O governo é para todos.

Todo o povo deve participar do governo.

Alguns homens têm de sobra e muitos nada têm.

Alguns ganham demais.

Muitos trabalham e seu trabalho é explorado por outros.

Muita coisa está errada no Brasil.

É preciso mudança completa no Brasil.

É PRECISO MUDANÇA COMPLETA NO BRASIL

(MEB, 1963b, p. 32)

Algumas frases finais não funcionam como perguntas, mas como assertivas que encaminham para uma ação política. Nas lições, que seguem uma espécie de narrativa contínua, como se fossem uma pequena novela contada por capítulos, a história de Pedro e seu amigo Xavier é contada enquanto o estudante vai avançando nos conteúdos da cartilha, como se os educandos e os personagens caminhassem, ambos, em direção a uma conscientização que os leva a atuar de forma decisiva na organização de suas comunidades.

Nas primeiras lições, Pedro se questiona sobre sua vida e, ao fazê-lo, passa a ter a compreensão - a conscientização - acerca dos problemas da vida no campo: “Pedro entendeu ainda outras coisas: O povo ignora que é explorado. O povo ignora seus direitos e deveres. Seus direitos não são respeitados [...]” (MEB, 1963b, p. 34). Além disso, à medida que conversam e participam dos treinamentos, as personagens percebem a importância da organização dos camponeses, o que os levará a abertura de uma escola radiofônica, encampada pelos personagens Xavier e sua esposa, na 18ª lição. O mesmo ocorre com a organização de um sindicato rural, que aparece nas últimas lições, apontando para a importância da organização e da luta dos trabalhadores como caminho necessário para uma efetiva mudança em sua condição de trabalho e vida:

Os camponeses sentem necessidade de união.

**EXCERTOS DE DADOS**
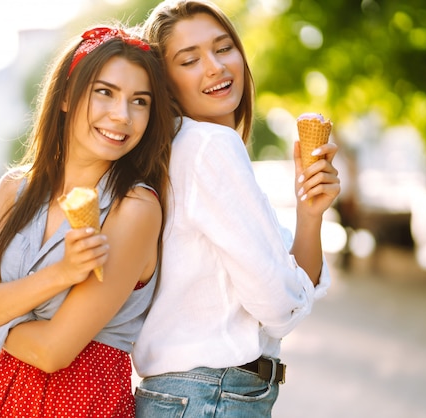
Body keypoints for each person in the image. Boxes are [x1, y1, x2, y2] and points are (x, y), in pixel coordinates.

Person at [132, 1, 341, 417]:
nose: (215, 67)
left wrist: (310, 213)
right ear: (164, 83)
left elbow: (283, 286)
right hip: (212, 396)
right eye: (189, 59)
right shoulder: (210, 146)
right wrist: (290, 288)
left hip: (186, 396)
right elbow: (278, 309)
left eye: (223, 48)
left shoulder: (173, 151)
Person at [0, 25, 175, 417]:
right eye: (104, 92)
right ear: (65, 97)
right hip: (0, 400)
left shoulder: (136, 208)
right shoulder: (14, 191)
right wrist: (61, 274)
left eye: (140, 101)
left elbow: (51, 351)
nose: (122, 115)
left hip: (83, 403)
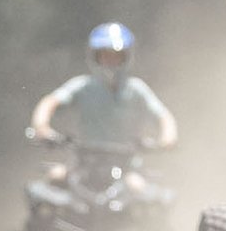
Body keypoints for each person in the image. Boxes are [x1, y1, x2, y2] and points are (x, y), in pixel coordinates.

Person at [29, 23, 178, 187]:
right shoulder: (83, 86)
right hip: (83, 164)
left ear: (126, 57)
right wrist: (41, 127)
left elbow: (163, 116)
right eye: (105, 56)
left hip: (125, 167)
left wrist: (167, 138)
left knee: (138, 189)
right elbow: (49, 102)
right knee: (54, 179)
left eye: (116, 56)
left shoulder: (136, 89)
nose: (111, 62)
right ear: (95, 57)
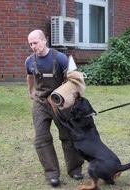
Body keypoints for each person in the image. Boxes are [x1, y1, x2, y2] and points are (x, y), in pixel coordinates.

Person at [25, 29, 84, 187]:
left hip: (60, 102)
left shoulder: (60, 58)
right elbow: (30, 77)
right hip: (41, 102)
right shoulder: (29, 61)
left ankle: (75, 169)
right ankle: (52, 174)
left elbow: (72, 81)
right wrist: (31, 92)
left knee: (68, 136)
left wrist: (73, 98)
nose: (33, 46)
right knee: (41, 138)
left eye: (35, 42)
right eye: (30, 44)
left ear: (44, 40)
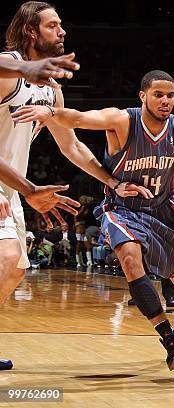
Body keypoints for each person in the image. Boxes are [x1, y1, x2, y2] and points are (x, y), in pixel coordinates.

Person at [13, 69, 174, 370]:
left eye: (170, 95)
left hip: (163, 213)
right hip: (122, 208)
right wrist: (51, 111)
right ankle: (168, 338)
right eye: (158, 94)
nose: (165, 101)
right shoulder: (123, 121)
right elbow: (81, 119)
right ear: (143, 95)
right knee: (130, 259)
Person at [0, 1, 146, 371]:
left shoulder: (51, 92)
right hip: (12, 184)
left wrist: (113, 182)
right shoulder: (9, 68)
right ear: (31, 31)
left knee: (16, 267)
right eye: (53, 25)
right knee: (5, 258)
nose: (62, 32)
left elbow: (72, 147)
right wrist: (30, 188)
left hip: (12, 185)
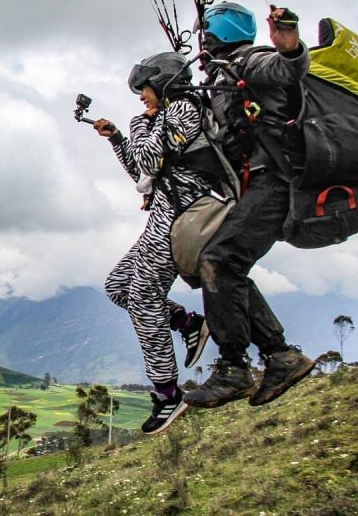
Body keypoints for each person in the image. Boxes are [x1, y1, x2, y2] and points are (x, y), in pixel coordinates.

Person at [183, 2, 316, 409]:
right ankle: (280, 355)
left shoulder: (249, 60)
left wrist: (289, 45)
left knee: (218, 261)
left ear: (219, 33)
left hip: (277, 182)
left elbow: (288, 68)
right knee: (227, 265)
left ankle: (234, 367)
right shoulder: (223, 77)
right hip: (260, 184)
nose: (200, 41)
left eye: (205, 33)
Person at [94, 52, 212, 435]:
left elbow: (148, 155)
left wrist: (140, 125)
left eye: (144, 89)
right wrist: (117, 139)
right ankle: (187, 321)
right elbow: (143, 168)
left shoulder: (183, 112)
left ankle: (167, 395)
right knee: (117, 286)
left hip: (180, 218)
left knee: (143, 298)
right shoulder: (164, 116)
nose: (141, 97)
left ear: (162, 82)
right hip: (162, 215)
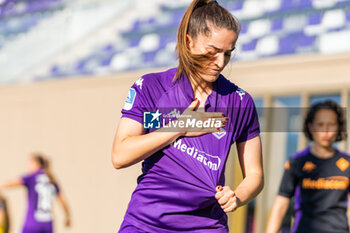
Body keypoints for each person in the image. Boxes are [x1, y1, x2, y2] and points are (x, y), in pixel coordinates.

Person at [111, 0, 264, 232]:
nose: (220, 62)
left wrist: (237, 196)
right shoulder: (151, 87)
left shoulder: (240, 103)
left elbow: (254, 174)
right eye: (212, 52)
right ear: (188, 41)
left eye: (227, 54)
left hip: (206, 226)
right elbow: (120, 155)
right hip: (146, 223)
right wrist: (178, 128)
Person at [265, 100, 349, 233]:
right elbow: (281, 203)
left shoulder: (347, 163)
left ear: (339, 127)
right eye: (320, 125)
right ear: (310, 127)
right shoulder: (297, 162)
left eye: (331, 125)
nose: (326, 131)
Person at [0, 153, 71, 233]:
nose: (28, 166)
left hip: (32, 223)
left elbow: (11, 183)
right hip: (47, 223)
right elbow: (62, 200)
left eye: (29, 163)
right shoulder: (52, 180)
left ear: (36, 164)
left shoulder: (32, 178)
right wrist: (68, 215)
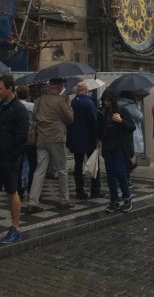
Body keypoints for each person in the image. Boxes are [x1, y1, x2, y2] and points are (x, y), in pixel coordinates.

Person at [0, 74, 29, 245]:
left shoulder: (19, 110)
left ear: (10, 89)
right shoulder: (0, 106)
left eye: (0, 88)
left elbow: (21, 138)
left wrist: (12, 158)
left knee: (11, 192)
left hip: (9, 158)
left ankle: (15, 228)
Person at [27, 78, 74, 213]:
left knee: (40, 170)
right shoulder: (60, 101)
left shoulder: (39, 100)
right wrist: (68, 106)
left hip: (41, 138)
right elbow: (70, 119)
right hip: (57, 138)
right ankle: (64, 201)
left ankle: (32, 202)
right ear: (58, 86)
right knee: (62, 170)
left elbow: (34, 116)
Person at [97, 89, 135, 213]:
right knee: (110, 174)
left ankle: (127, 198)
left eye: (108, 100)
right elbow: (100, 128)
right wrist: (100, 138)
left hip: (120, 146)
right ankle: (114, 200)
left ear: (113, 100)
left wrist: (121, 121)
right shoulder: (103, 112)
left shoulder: (122, 111)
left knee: (120, 171)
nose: (106, 102)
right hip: (108, 146)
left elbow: (131, 126)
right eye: (104, 100)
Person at [66, 81, 101, 199]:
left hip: (75, 139)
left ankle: (79, 190)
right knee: (93, 163)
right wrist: (98, 137)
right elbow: (94, 121)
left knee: (78, 164)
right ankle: (95, 189)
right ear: (86, 91)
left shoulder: (72, 103)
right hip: (88, 138)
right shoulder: (89, 102)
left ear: (77, 91)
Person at [16, 85, 37, 199]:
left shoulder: (15, 106)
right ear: (28, 95)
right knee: (33, 164)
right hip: (30, 138)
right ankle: (31, 189)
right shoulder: (32, 106)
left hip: (18, 139)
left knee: (18, 165)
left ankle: (19, 190)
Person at [118, 92, 144, 173]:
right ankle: (128, 169)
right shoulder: (131, 106)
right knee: (130, 152)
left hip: (121, 131)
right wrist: (138, 106)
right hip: (132, 131)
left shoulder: (118, 104)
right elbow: (140, 117)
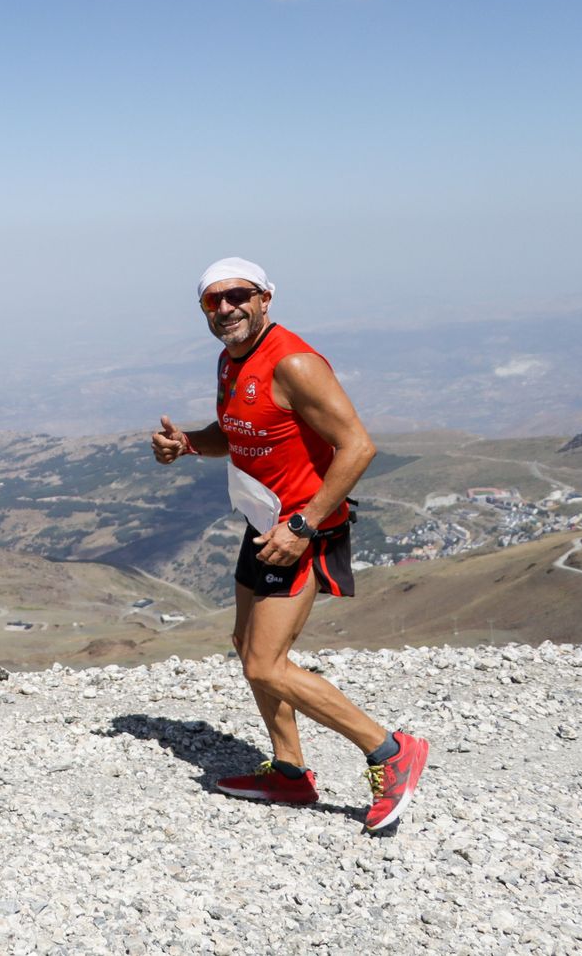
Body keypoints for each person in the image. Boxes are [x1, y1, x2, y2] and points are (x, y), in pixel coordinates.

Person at [151, 257, 427, 832]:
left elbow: (358, 447)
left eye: (238, 295)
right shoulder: (232, 361)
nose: (226, 308)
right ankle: (289, 772)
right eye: (212, 301)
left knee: (265, 663)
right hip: (264, 523)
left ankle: (389, 751)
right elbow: (236, 435)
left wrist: (304, 527)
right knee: (246, 644)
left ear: (266, 298)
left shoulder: (295, 363)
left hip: (303, 532)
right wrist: (188, 445)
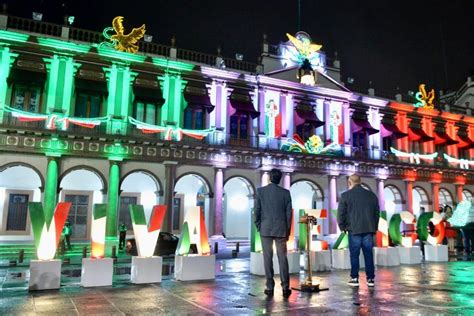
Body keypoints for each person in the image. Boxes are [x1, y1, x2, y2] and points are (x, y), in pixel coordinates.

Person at [254, 168, 292, 298]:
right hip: (281, 229)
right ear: (279, 179)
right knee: (282, 258)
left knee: (267, 258)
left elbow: (256, 211)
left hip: (265, 228)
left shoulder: (261, 192)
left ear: (269, 178)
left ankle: (269, 287)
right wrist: (287, 230)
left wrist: (259, 226)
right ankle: (286, 287)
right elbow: (289, 214)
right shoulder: (286, 193)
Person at [337, 174, 379, 288]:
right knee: (368, 254)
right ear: (360, 182)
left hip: (353, 229)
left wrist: (342, 228)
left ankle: (354, 278)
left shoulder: (345, 195)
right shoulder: (371, 195)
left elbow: (340, 214)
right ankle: (370, 279)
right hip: (368, 230)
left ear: (350, 182)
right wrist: (374, 228)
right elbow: (376, 214)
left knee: (354, 255)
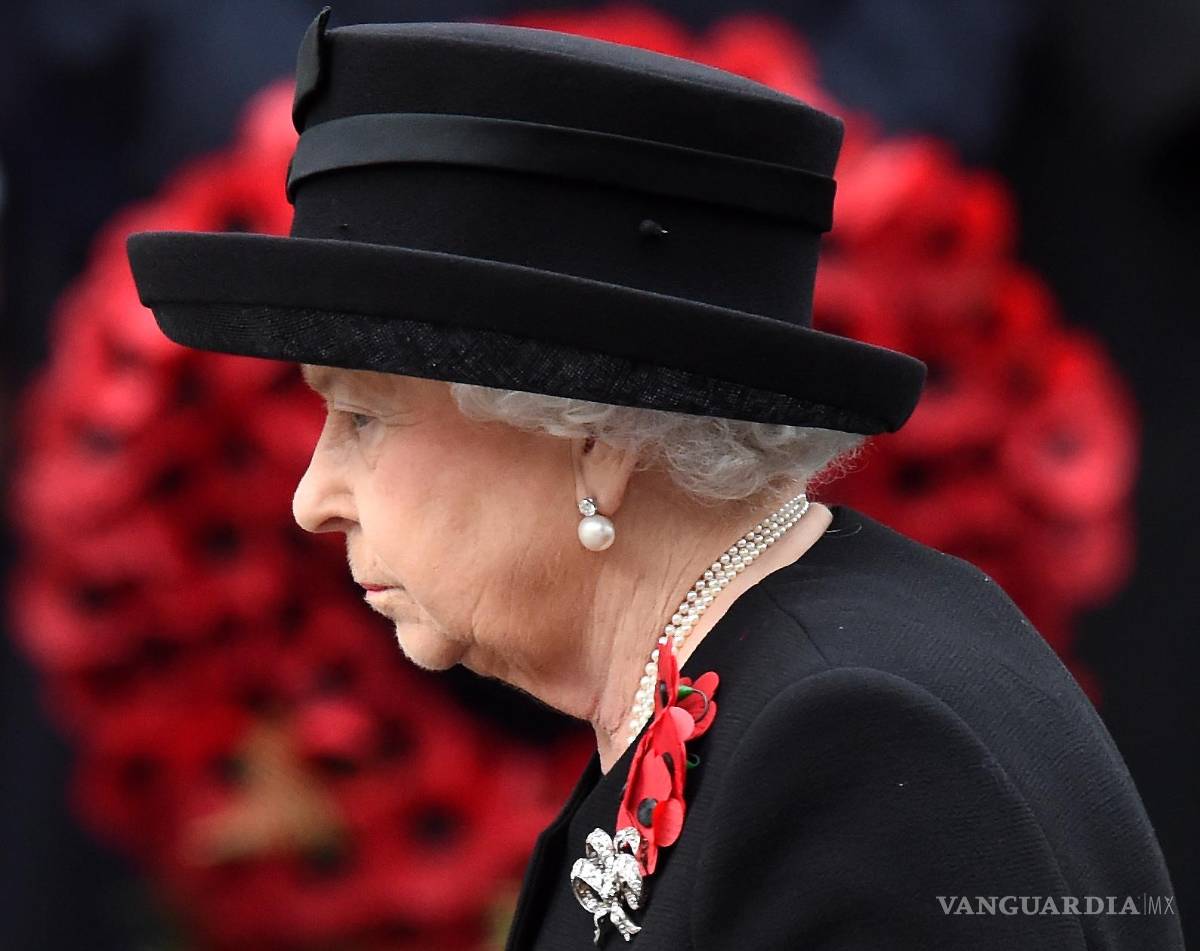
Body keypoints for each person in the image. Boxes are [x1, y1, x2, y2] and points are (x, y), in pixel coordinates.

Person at [125, 9, 1184, 949]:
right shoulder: (734, 674)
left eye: (362, 416)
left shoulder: (846, 746)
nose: (313, 497)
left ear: (596, 437)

**TAREFAS**
a. Responda com base no trecho sobre a cartilha:
(i) Segundo os versos do início, para quem é o governo?
(ii) Em que lição é aberta a escola radiofônica?
(iii) Que organização aparece nas últimas lições?
b. Liste as afirmações que o trecho sobre a cartilha cita como coisas que Pedro entendeu.
c. Continue o trecho sobre a cartilha a partir da frase "Os camponeses sentem necessidade de união".
O material não tem relação com o trecho sobre a cartilha.

**RESPOSTAS ESCRITAS**
a.
(i) Para todos.
(ii) Na 18ª lição.
(iii) Um sindicato rural.

b.
- O povo ignora que é explorado.
- O povo ignora seus direitos e deveres.
- Seus direitos não são respeitados.

c.
Sentem que unidos podem agir.

Seu direito de união é lei.

Pedro e os camponeses querem fundar um sindicato.

Êles sentem os problemas de sua classe.

Querem organizar sua classe.

Sindicato é união.

Sindicato é força.

A união faz a fôrça do sindicato

A UNIÃO FAZ A FÔRÇA DO SINDICATO

(MEB, 1963b, p. 42)

O diálogo com a realidade e com a cultura camponesa, articulando-se no sentido de reconhecê-la, é estratégia para o convite a transformá-la, instando o leitor diretamente à mudança social e política por meio de ações comunitárias diretas - cuja mensagem é reforçada pela trajetória dos personagens da cartilha e pela utilização de nomes próprios, bem como pela inserção de imagens de pessoas, paisagens e cenas do cotidiano sertanejo, conforme mencionado, reforçando a identificação junto ao leitor da cartilha na perspectiva de um diálogo com sua realidade. É no desenrolar dos conteúdos apresentados nas lições que percebemos um arco narrativo que se estrutura em torno não apenas da problematização, mas da resolução de problemas sócio-históricos, articulados da reflexão crítica à ação transformadora - perspectiva fundamental para o modelo de educação de base promovido pelo MEB.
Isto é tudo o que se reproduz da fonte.